Eliminate some industry Provisions

Instead of (training) needs analysis (it will result in training, right?) Discuss business results, and human performance, productivity. Then propose the way to the outcomes–it may include other, non-training “interventions” (yes, this phrase could be ambiguous). Discuss the requirements; assess the ones which are already fulfilled and determine the ones that aren’t. Discuss what and projects is required there.

Use language which reflects the reality

Let’s take parallels. If more sales are closed using easy small business language with nominal “expert babble,” L&D individuals can also benefit from simplifying their language when speaking to senior leaders and supervisors. About adjusting the L&D language to that of executives an extra hint is knowing how the C-suite is measured and paid. The executives aren’t measured by the number of acronyms in it, the number of objectives, or by how big your training design record. The number of pages of your training manual nor by a few good eLearning not measures them –, and certainly not by the number. Executives are measured by the company effects. So they wish to minimize the risk that your training won’t improve the work performance of the students. They want your training to bring about a better client Net Promoter Score (NPS), and thus to greater earnings. They want to be certain their expenditures will pay off by making a more capable workforce. And on the side, they want to improve employee retention by increasing involvement –where your solutions can help significantly.
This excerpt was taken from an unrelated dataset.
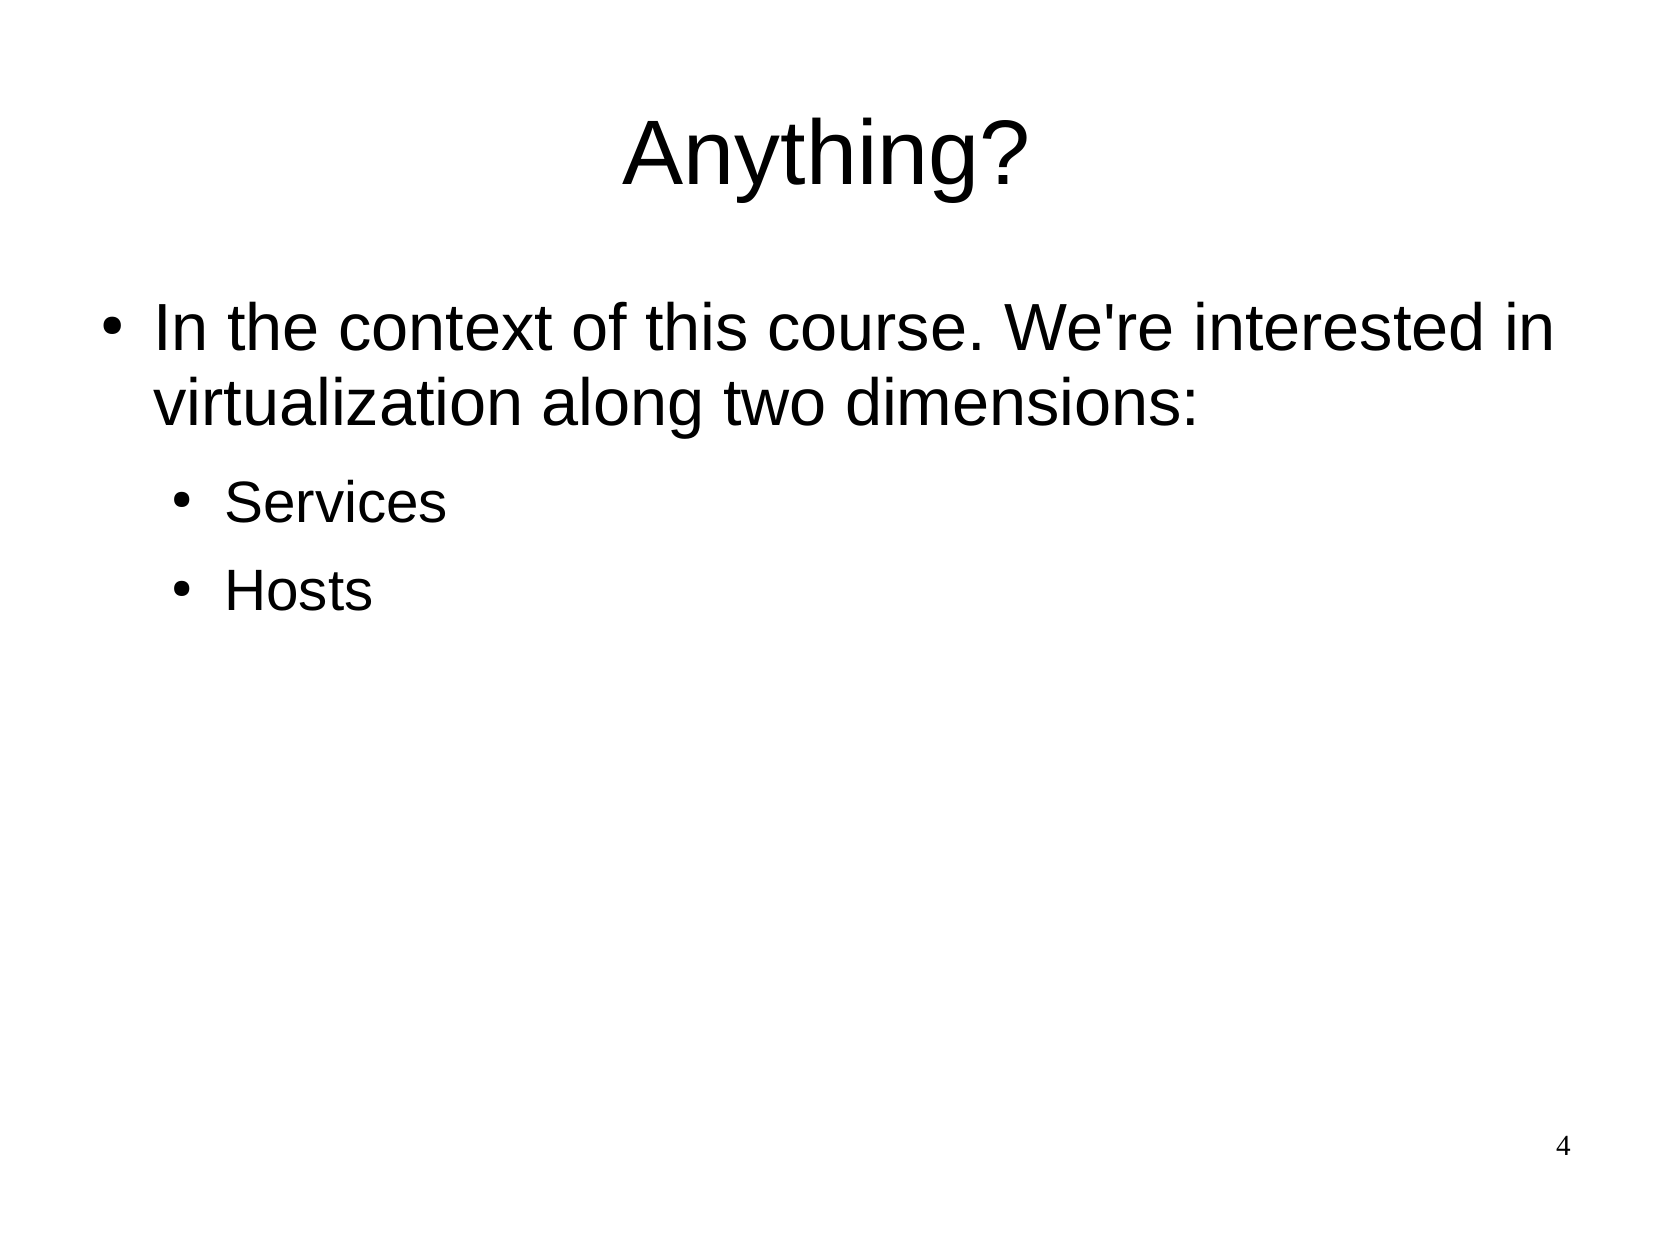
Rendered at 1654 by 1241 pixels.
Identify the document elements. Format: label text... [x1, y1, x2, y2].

list In the context of this course. We're interested in virtualization along two dimensions: Services Hosts [82, 290, 1571, 1109]
title Anything? [82, 49, 1571, 257]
Conversational competence Is Vital to L&D success

As David Kelly said at DevLearn 2018, the L&D supervisor ought to have “conversational competence”. So–if you wish to know as far as possible to prepare the learning solution that is most suitable, talk to the executives, and ask them for their expected business results. Ask them concerning the way that leads them. Document their answers. And when describing your “training intervention,” discuss building skills, empowering the employees to increase their performance, and contributing to the company effects. Discuss competency, performance about growth, breakthrough, and expansion.

Talk as experts to SMEs but talk to executives in their terms

To outline, keep your specialist terminology for specialist circles but adapt it when discussing, presenting, and promoting your learning solutions. They will feel rested, your willingness to assist results improve will be understood by them, and the next appointment will be bought — or at least schedule — by them.